Ma è anche interessante notare che ben tre brand automotive sono nei primi undici. Toyota (ottavo posto), Mercedes (decimo) e BMW (undicesimo) sono tutti in crescita. Perché? Semplice. Perché stanno ridefinendo il loro core business e, da produttori di auto, si stanno trasformando in offerenti di soluzioni e servizi di mobilità. Anche loro stanno reintepretando la loro mission per continuare a essere leader nel futuro. E lo stanno facendo con successo. Per quanto riguarda il comparto del lusso, è interessante notare come sia cambiato il significato stesso del termine.
Prescindendo dalle turbolenze che stanno colpendo Russia e Cina, siamo passati dal concetto di ostentazione a quello di consapevolezza, ovvero da una concezione puramente economica a una decisamente più intellettuale. Da questo punto di vista le case history di Gucci e Louis Vuitton, che hanno drasticamente cambiato il loro approccio al mercato in senso valoriale e qualitativo, sono esemplificative della capacità dei grandi marchi di proiettarsi in avanti anche quando il business funziona.

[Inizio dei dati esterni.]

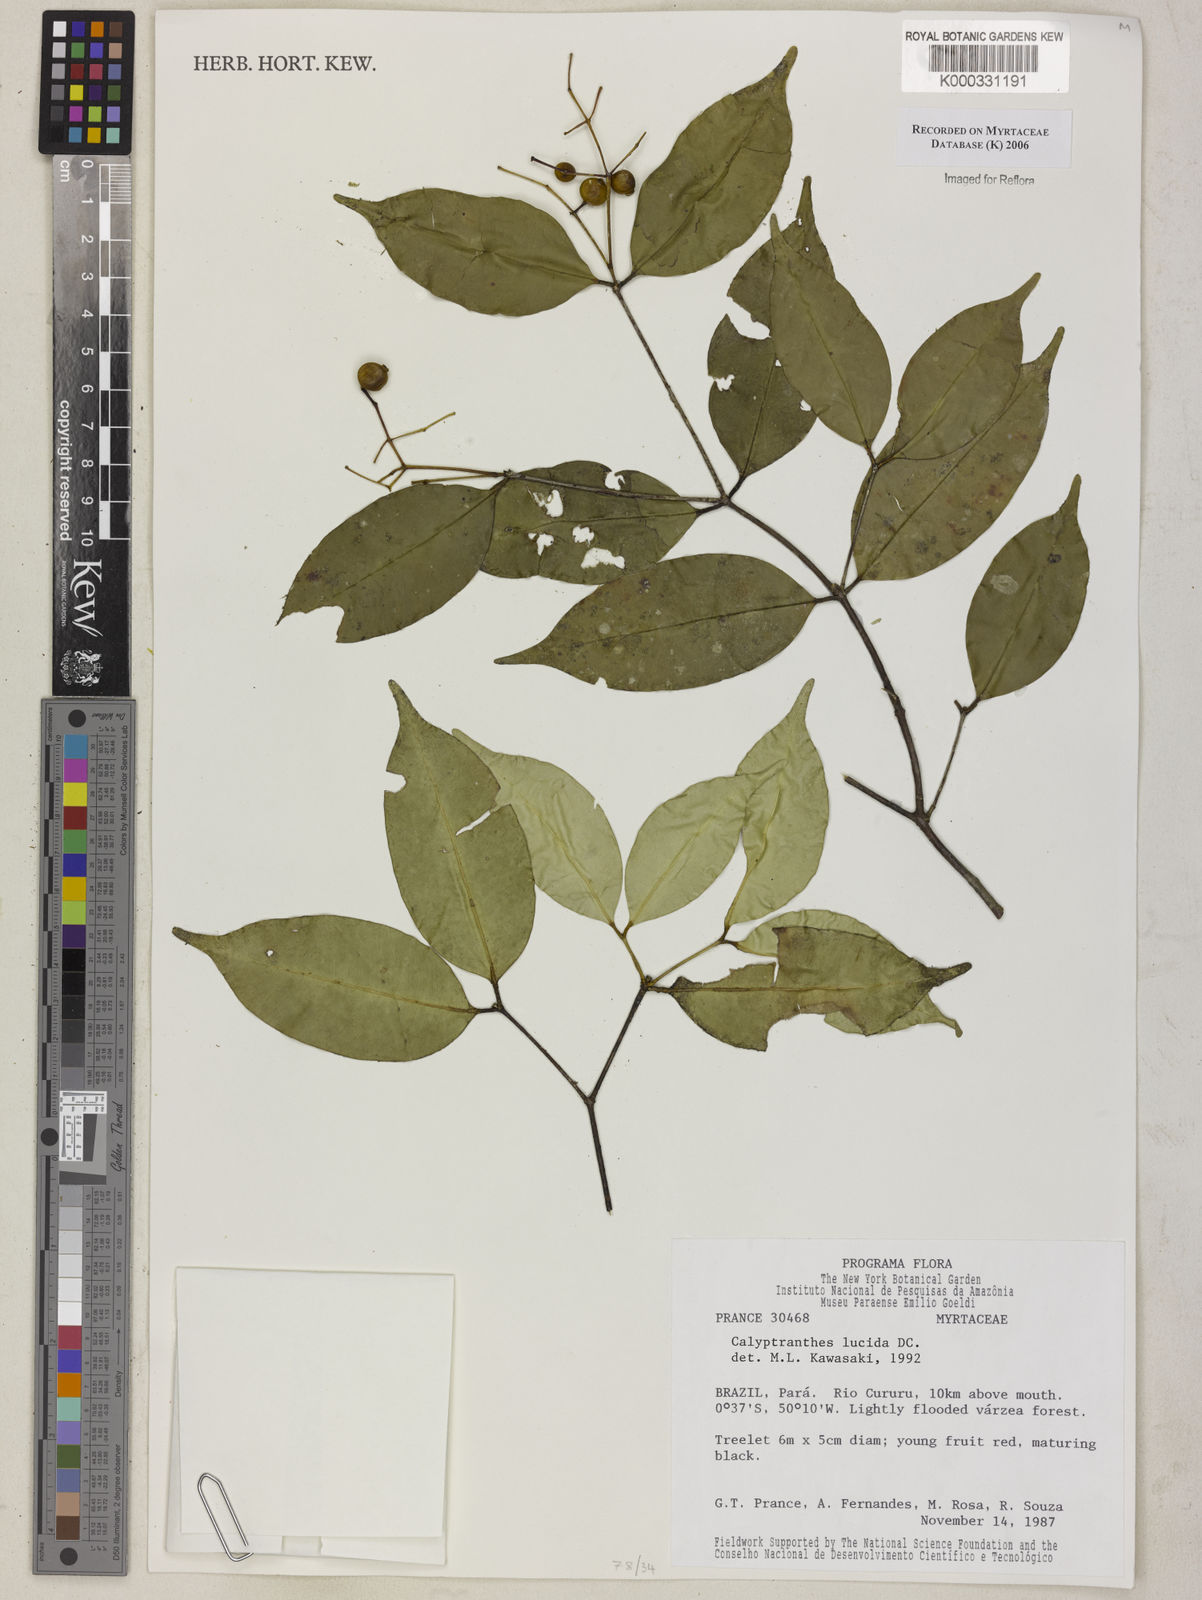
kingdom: Plantae
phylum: Tracheophyta
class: Magnoliopsida
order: Myrtales
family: Myrtaceae
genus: Myrcia
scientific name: Myrcia neolucida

Per la prima volta entra in classifica un brand cinese. Si tratta del colosso tecnologico Huawei (novantaquattresimo posto con un valore di 4,3 miliardi di dollari) a testimonianza di un’economia che non solo assorbe grandi quantitativi di beni occidentali, ma che ormai si propone con i propri marchi sullo scenario internazionale.
E l’Italia? Soltanto due marchi nei primi cento. Gucci e Prada. La Ferrari esce dalla top cento, non tanto per demeriti suoi quanto per la crescita consistente degli altri. “Nel nostro Paese abbiamo perso la partita della tecnologia – ha ricordato Manfredi Ricca – e questo perché da tempo non investiamo più sulla ricerca e sull’istruzione. Se mi chiedete se sono i paesi a fare grandi i brand o i brand a fare grandi i paesi, non ho dubbi. È vera la seconda affermazione. Basti pensare a cosa hanno fatto le aziende tedesche per la Germania”.
Un’ultima riflessione merita quella che gli esperti chiamano “the age of you”, ovvero l’età dei brand nella quale ci immergeremo in futuro, dopo essere passati dalle tre precedenti dell’identità, del valore e dell’esperienza (quella attuale). Ci sono sempre molte discussioni sul tema dei big data. I big data ci sono perché ognuno di noi utilizza in modo importante e continuativo device, piattaforme e sistemi che tracciano la propria identità, gusti, preferenze. “I brand che vogliono essere leader nella ‘age of you’ – ha dichiarato Jez Frampton, Global CEO Interbrand – dovranno avere la capacità di riconoscere l’uomo nei dati, scoprire il lato genuino di ciascuno, e creare un’esperienza davvero personalizzata e curata”.
Nel mondo ci sono circa sette miliardi di individui. Le aziende che saranno capaci di dialogare con loro considerandoli dei brand, saranno i vincitori di domani.